Internet Governance Forum - 5th meeting
14-17 September 2010, Vilnius (Lithuania)

Interview with Katharine Sarikakis, Council of Europe expert at the IGF

06.09.2010

“The online world extends and reproduces conditions that are hostile to women’s rights”

What are the main risks for women´s rights on the Internet?

Some risks are similar to those in the physical world, some heighten problems. The risks derive from the discriminatory representation of women in online media content, stereotyping, the lack of women’s political representation in Internet policy making and the lack of women’s interests representation in the design of Internet technologies. For example, women may experience gender-specific mental and emotional abuse while online, or even physical abuse facilitated by virtual means. Not only Internet content therefore but also the ways in which women’s privacy, data and location can be protected are relevant.
These aspects of mistreatment and discrimination are interconnected: the ‘symbolic’ level of discrimination - the words, ideas and images - and the material level of disadvantage - violence against women, discrimination at work and pay, objectification and trivialisation - feed into each other.
The online world extends and reproduces conditions that are hostile to women’s rights. The Internet presents us with new problems as well, but this is not because of the nature of the Internet as ‘uncontrollable’ and ‘dangerous’ but because patriarchal cultures frame the way in which communication means and technologies are used.

Is the Internet being used to sexually exploit women?

The Internet is being used to buy and sell women through prostitution, sex slavery and other forms of exploitation; and also for the grooming of young girls by adults. In particular it is being used against women with little access to it, women tied in the chains of poverty, illiteracy or cultural prejudice. Hence, the issue here is not only the fact that women – the poor in particular - are in danger because men can afford and want to buy/sell them, but also the fact that these women have little or no access to the Internet and networks that can support them.
Having said that, access to the world of the Internet alone is not enough, if one cannot shape the conditions of its development and use. These conditions are not experienced only by women in poor countries, but also by women in wealthy nations.

Does the loss of privacy the Internet brings create any risks of facilitating gender violence?

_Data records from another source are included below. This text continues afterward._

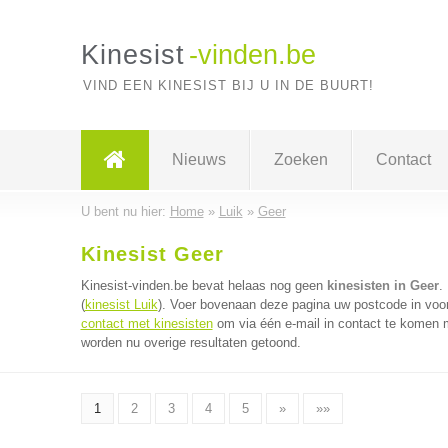
Kinesist
-vinden.be
VIND EEN KINESIST BIJ U IN DE BUURT!
Nieuws
Zoeken
Contact
U bent nu hier:
Home
»
Luik
»
Geer
Kinesist Geer
Kinesist-vinden.be bevat helaas nog geen
kinesisten in Geer
.
(
kinesist Luik
). Voer bovenaan deze pagina uw postcode in voor 
contact met kinesisten
om via één e-mail in contact te komen m
worden nu overige resultaten getoond.
1
2
3
4
5
»
»»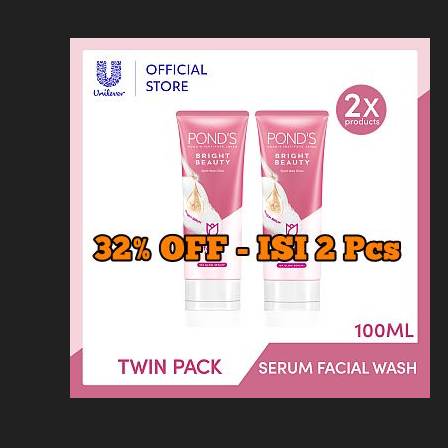
Loncat
Home
Kontak
Privacy
Dis
ke
konten
Home
KFC
MCD
Pizza Hu
HOMEPAGE
/
RESTORAN
/
DAFTAR HARGA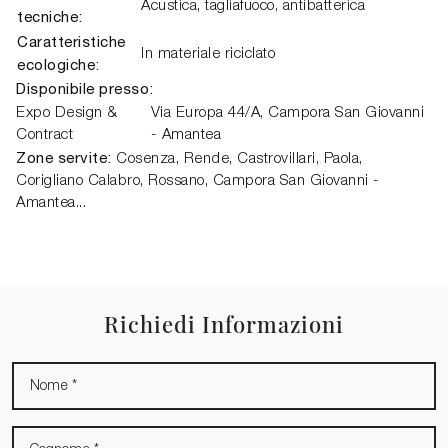
Acustica, tagliafuoco, antibatterica
tecniche:
Caratteristiche
In materiale riciclato
ecologiche:
Disponibile presso:
Expo Design &
Via Europa 44/A
,
Campora San Giovanni
Contract
- Amantea
Zone servite:
Cosenza, Rende, Castrovillari, Paola,
Corigliano Calabro, Rossano, Campora San Giovanni -
Amantea...
Richiedi Informazioni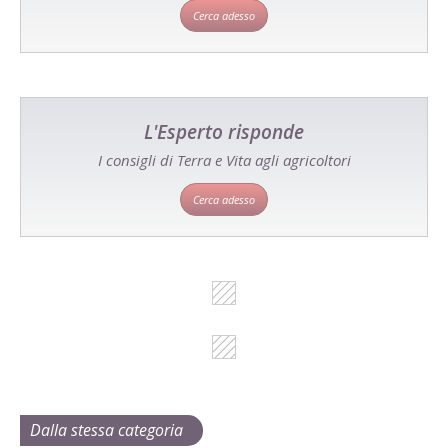
Cerca adesso
L'Esperto risponde
I consigli di Terra e Vita agli agricoltori
Cerca adesso
Dalla stessa categoria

Stalkers, abusive fathers, husbands or boyfriends can trace and find a woman who is on the run or hiding in order to escape an abusive relationship or survive. GPS tracking of mobile phones is only a click away with the help of Internet based operating companies. Women’s images, self- made for intimate use or recordings made by partners circulate through mobile phones and PCs without the possibility for women to eliminate them: the image lives forever. There is a profound imbalance here: on the one hand, hyper-sexualised images of women dominate popular cultural production and consumption coupled; on the other, women are largely deprived from the possibility to technologically intervene in these cultures. The result is the silencing of women, virtually, physically, technologically and politically.
However, it is important to note that states and the corporate world are also part of the problem when they treat women solely as consumers, users or victims. A problem as old as the media themselves is the fact that women have always been kept outside the development of communication policy and technology.
When it comes to policy, whether in terms of law or of corporate direction planning, women’s concerns and ideas have been stereotyped and trivialised, categorised as ‘special’ interests and effectively treated as ‘exceptional’. The consequence is that after more than 40 years of feminist movement, we are still compelled to point out women’s rights.

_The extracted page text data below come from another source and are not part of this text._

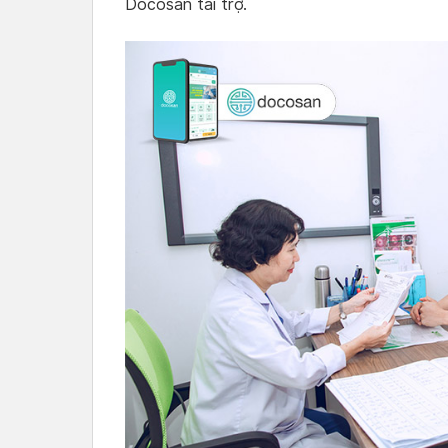
Docosan tài trợ.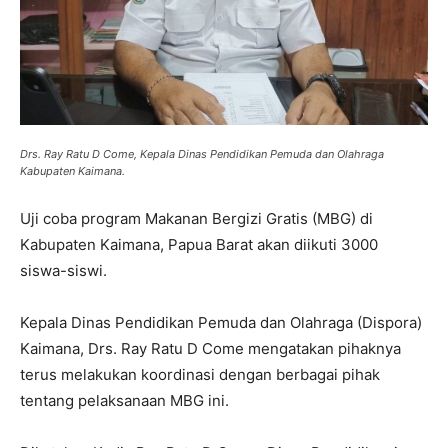
Drs. Ray Ratu D Come, Kepala Dinas Pendidikan Pemuda dan Olahraga
Kabupaten Kaimana.
Uji coba program Makanan Bergizi Gratis (MBG) di
Kabupaten Kaimana, Papua Barat akan diikuti 3000
siswa-siswi.
Kepala Dinas Pendidikan Pemuda dan Olahraga (Dispora)
Kaimana, Drs. Ray Ratu D Come mengatakan pihaknya
terus melakukan koordinasi dengan berbagai pihak
tentang pelaksanaan MBG ini.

Should there be a regulation of content to protect these rights?

Regulation of content is not the only thing we need to do; it is not a panacea. But at the same time we cannot afford not to have it. We must first understand the complexity of the conditions that render women’s rights ‘exceptional’ and at risk.
States and corporations have a big role to play and significant responsibility in drafting not only soft but also hard policy to address sexism and inequality. Content regulation is important, but it should be directed primarily at the producers of harmful content and not at criminalising the user. At the same time, we need regulation that controls technological interference without the users’ knowledge from the inside, which means control over those who profit from technological applications that are hidden from the user, do not allow their disabling or are too complicated to understand.
Finally, we need state regulations and corporate policies that take account of women’s rights in their structural level through the active participation of women in policymaking. These can be regulations that strengthen the user based initiative and ability to ‘fight back’, for example by being able to ‘delete’ private data from social networking sites.

ICANN has decided to create a xxx top level domain. Some actors argued that this step legitimises pornography and others thought that it restricts freedom of expression. What is your opinion?

The decision to create an XXX top level domain alone is less significant than the conditions under which this domain will operate. For me it is important to know this: will there be a significant percentage of the domain’s income donated to social work and social groups against child abuse, for setting up porn workers’ unions, for programmes against porn addiction and educational programmes? Will the domain filter the content not to allow violence and abusive language? Will the domain facilitate transparency that is so criminally lacking from the porn industry? Who owns whom? What are their profits? What is the status of their workers, and especially women? What are the contracts signed like?